Extract every line of the rows below that contains the string "Asset", matching case exactly.

─── The records

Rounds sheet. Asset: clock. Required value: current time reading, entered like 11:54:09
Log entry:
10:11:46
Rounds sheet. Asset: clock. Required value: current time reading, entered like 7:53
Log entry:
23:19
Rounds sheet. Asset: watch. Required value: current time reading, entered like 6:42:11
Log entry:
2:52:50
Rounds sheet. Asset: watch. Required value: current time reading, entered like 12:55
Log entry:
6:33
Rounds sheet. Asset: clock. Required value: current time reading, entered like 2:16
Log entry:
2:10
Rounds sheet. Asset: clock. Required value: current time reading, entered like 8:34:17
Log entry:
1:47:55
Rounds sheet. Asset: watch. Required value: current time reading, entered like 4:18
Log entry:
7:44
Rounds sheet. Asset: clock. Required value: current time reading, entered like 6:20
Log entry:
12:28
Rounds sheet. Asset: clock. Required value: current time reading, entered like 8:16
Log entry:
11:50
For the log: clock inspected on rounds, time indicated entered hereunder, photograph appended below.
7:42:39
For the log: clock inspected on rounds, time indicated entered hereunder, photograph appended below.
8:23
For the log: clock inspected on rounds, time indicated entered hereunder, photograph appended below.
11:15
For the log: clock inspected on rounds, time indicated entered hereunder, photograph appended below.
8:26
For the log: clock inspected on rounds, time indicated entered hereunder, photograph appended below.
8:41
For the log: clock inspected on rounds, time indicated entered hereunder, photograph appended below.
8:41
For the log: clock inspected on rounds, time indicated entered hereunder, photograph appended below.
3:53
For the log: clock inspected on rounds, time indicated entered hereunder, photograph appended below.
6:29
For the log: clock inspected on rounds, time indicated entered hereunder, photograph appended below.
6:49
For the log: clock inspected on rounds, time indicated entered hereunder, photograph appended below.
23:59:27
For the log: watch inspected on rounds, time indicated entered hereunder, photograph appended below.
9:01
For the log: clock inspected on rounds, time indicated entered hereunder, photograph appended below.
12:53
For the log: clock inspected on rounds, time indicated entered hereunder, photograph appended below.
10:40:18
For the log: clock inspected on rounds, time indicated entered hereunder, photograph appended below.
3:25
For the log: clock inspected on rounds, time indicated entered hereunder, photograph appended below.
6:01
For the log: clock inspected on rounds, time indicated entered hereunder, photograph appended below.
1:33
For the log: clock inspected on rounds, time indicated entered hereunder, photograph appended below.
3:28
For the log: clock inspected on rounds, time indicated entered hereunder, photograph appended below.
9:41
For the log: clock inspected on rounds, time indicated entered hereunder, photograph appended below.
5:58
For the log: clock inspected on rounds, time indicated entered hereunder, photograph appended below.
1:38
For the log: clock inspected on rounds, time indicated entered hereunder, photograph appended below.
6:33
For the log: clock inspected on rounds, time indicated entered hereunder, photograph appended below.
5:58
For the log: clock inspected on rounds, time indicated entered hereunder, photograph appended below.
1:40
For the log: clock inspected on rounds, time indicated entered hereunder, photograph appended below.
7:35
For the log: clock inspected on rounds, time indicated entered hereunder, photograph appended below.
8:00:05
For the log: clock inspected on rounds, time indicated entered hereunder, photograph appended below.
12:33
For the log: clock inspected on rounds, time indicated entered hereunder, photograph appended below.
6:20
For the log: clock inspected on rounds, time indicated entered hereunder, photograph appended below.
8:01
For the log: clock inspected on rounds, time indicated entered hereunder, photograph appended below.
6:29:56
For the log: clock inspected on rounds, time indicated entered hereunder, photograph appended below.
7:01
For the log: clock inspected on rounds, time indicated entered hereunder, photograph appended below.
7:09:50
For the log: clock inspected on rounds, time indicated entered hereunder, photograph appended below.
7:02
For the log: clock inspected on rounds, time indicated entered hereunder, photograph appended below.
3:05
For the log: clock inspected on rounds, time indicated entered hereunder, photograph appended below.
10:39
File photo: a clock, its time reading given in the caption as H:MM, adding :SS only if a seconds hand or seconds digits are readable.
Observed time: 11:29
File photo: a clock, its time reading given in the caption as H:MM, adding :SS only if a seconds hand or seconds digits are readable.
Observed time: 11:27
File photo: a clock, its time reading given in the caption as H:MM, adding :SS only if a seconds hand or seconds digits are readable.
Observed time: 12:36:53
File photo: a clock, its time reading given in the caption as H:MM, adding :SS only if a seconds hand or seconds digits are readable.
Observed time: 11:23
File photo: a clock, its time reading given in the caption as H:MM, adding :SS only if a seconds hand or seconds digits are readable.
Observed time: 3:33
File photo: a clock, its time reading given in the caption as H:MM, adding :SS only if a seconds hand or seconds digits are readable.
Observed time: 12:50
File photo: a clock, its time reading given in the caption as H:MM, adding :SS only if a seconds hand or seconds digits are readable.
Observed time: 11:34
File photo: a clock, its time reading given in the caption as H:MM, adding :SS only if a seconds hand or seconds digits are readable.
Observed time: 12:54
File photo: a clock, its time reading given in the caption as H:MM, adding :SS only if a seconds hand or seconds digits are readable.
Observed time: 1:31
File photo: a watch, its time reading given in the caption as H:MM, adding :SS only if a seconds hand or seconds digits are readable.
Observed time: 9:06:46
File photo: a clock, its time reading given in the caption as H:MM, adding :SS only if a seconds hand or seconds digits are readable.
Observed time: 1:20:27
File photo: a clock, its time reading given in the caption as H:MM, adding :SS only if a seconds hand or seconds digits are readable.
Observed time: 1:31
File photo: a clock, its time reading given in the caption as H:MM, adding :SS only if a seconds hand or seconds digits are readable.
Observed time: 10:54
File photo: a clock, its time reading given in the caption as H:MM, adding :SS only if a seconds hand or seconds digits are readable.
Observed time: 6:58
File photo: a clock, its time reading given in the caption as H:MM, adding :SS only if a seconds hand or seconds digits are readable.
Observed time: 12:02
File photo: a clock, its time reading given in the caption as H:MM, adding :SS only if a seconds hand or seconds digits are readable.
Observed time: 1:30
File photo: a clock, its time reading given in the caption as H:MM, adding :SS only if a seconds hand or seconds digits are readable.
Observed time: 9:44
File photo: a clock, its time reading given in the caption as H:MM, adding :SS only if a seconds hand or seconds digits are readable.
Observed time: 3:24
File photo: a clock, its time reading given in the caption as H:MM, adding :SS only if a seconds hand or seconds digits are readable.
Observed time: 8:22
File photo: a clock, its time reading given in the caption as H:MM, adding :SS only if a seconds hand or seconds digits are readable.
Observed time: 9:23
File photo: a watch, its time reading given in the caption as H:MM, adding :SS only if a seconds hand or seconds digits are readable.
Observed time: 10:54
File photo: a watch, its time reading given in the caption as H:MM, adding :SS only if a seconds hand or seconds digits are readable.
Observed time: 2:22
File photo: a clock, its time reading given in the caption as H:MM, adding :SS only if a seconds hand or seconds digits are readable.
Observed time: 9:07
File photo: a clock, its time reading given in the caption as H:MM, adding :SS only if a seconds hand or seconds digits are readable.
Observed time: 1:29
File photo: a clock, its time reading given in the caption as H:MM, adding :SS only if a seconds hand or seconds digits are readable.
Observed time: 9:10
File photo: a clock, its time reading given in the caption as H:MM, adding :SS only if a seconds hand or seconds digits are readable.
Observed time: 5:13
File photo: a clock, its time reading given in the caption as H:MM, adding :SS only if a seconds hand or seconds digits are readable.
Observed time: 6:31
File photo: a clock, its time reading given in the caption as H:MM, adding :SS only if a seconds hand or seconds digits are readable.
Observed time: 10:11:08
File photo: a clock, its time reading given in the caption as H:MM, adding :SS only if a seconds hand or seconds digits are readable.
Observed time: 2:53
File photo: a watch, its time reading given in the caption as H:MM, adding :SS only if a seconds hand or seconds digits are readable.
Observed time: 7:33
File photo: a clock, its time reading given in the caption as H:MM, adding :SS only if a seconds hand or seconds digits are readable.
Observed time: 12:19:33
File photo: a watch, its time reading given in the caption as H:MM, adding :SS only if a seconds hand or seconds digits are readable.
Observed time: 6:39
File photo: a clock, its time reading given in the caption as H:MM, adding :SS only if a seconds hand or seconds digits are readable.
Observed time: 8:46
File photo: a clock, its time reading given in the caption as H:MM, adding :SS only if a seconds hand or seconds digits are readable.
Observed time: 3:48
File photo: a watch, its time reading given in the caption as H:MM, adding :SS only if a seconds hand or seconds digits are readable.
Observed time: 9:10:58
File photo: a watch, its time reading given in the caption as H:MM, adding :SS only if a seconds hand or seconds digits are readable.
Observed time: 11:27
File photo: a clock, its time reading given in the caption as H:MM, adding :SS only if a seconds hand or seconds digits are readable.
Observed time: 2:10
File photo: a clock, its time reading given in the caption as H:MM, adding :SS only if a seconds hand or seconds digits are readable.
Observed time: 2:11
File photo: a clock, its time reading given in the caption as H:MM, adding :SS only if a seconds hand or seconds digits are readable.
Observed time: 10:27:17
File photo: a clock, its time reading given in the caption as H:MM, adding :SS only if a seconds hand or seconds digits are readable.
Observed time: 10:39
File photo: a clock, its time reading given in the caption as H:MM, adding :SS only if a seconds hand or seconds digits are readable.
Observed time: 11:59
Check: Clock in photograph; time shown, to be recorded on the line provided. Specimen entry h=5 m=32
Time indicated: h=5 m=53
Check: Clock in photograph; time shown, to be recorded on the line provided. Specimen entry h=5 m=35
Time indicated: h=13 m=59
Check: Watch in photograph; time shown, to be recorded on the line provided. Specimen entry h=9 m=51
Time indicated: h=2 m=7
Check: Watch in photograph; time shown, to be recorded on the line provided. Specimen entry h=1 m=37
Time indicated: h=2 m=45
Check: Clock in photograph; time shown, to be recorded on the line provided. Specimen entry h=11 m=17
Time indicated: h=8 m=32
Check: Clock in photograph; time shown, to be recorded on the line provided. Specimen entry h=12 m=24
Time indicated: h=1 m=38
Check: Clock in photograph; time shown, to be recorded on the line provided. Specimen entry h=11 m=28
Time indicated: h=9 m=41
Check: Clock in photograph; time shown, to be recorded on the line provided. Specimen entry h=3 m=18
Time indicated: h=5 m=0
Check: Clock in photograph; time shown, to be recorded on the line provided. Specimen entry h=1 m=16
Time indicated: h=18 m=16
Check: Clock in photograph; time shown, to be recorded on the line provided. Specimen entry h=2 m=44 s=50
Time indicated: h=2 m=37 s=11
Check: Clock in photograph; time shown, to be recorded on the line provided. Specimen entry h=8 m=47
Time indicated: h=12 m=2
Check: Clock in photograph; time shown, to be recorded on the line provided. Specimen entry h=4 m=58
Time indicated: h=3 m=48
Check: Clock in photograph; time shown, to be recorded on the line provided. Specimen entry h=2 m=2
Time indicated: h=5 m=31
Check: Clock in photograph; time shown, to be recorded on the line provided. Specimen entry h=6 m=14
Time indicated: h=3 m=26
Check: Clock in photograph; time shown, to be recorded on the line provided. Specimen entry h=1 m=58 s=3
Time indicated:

──────

## [Complete output]
Rounds sheet. Asset: clock. Required value: current time reading, entered like 11:54:09
Rounds sheet. Asset: clock. Required value: current time reading, entered like 7:53
Rounds sheet. Asset: watch. Required value: current time reading, entered like 6:42:11
Rounds sheet. Asset: watch. Required value: current time reading, entered like 12:55
Rounds sheet. Asset: clock. Required value: current time reading, entered like 2:16
Rounds sheet. Asset: clock. Required value: current time reading, entered like 8:34:17
Rounds sheet. Asset: watch. Required value: current time reading, entered like 4:18
Rounds sheet. Asset: clock. Required value: current time reading, entered like 6:20
Rounds sheet. Asset: clock. Required value: current time reading, entered like 8:16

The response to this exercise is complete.